Problem using modulus 22.07 in WSL2

Hi,

I tried to upgrade modulus from 2203 to 2207. 2203 worked, however, 2207 didn’t work. I’m using WSL2.

Anyway, I downloaded *.tar image file and load it successfully.
However, running the command
docker run --gpus all --ipc=host --shm-size=1g --ulimit memlock=-1 --ulimit stack=67108864 -p 7007:7007 -v /home/user/Modulus_2207/myprojects_2207:/myprojects_2207 -it modulus:22.07 bash
gave the error:

docker: Error response from daemon: failed to create shim: OCI runtime create failed: container_linux.go:380: starting container process caused: process_linux.go:545: container init caused: Running hook #0:: error running hook: exit status 1, stdout: , stderr: nvidia-container-cli: mount error: file creation failed: /var/lib/docker/overlay2/8802aa6c9c154dbba3d8fdefbae602451e75390392b3070f01303a2083c0f85e/merged/usr/lib/x86_64-linux-gnu/libnvidia-ml.so.1: file exists: unknown.
ERRO[0001] error waiting for container: context canceled

The error comes from “–gpus all”.

If I remove it, it loads ok but it fails when I tried to run an example, complaining that there’s no GPU present.

If I use:
docker run --shm-size=1g --ulimit memlock=-1 --ulimit stack=67108864
–runtime nvidia -v ${PWD}/examples:/examples
-it modulus:22.07 bash

I got the err:
Docker: Eorror response from daemon: Unknown runtime specified nvidia
Btw, I already installed the nvidia-docker2 lib.
In pure linux ubuntu, the 2nd docker command works though.
Any one can help?

Thanks.

2 Likes

Hi @tsltaywb

Unfortunately we updated the nvidia-docker version used in 22.07 and presently there seems to be a bug with it running on WSL. This GitHub issue has the precise error message that I believe you are seeing. Perhaps you can get some information there (seems some have figured out a work around):

Some users have also seen this issue as well. Sorry about this!

Hi ngeneva,

Thanks for the tips. I will give it a try!

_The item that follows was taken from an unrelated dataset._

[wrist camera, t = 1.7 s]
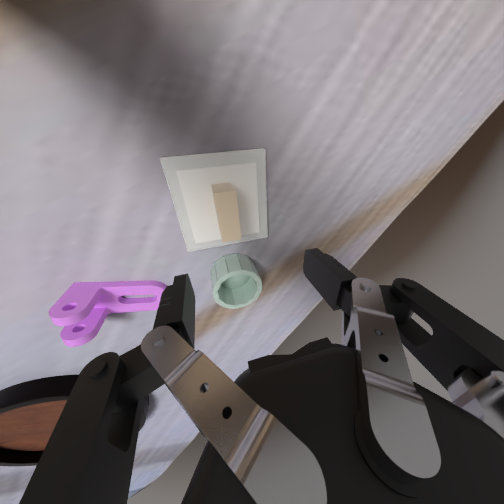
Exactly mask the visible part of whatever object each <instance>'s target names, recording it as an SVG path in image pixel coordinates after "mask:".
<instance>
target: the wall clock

Hi, I have found a solution. The steps are as follows:

docker run --gpus all -it --rm nvcr.io/nvidia/pytorch:22.08-py3
exit
docker run --gpus all --ipc=host --shm-size=1g --ulimit memlock=-1 --ulimit stack=67108864  -p 7006:7006 -v /modulus_source_location/:/modulus_2209  -it nvcr.io/nvidia/pytorch:22.08-py3 bash
cd ../modulus_2209
pip3 install matplotlib transforms3d future typing numpy quadpy\
             numpy-stl==2.16.3 h5py sympy==1.5.1 termcolor psutil\
             symengine==0.6.1 numba Cython chaospy torch_optimizer\
             vtk chaospy termcolor omegaconf hydra-core==1.1.1 einops\
             timm tensorboard pandas orthopy ndim pint

DO NOT INSTALL functorch since you will be forced to uninstall the current pytorch and install 1.12
Go to source dir and install:

python setup.py install
pip install "git+https://github.com/pytorch/functorch.git@590e8618"
If you try to run the example, it will complain of missing libraries.
So you'll need to install these libraries:
apt-get update
apt-get install -y libx11-6
apt-get install libgl1-mesa-glx
apt-get install libxrender1

Then it should work. You can update the image:

docker ps -a

Check the image id of the one you just modified and run:

docker commit d8cf130b5f37 modulus_2209

Note that I haven’t been able to get pysdf working. If anyone manages to get it working, please let me know how.
Thanks.

3 Likes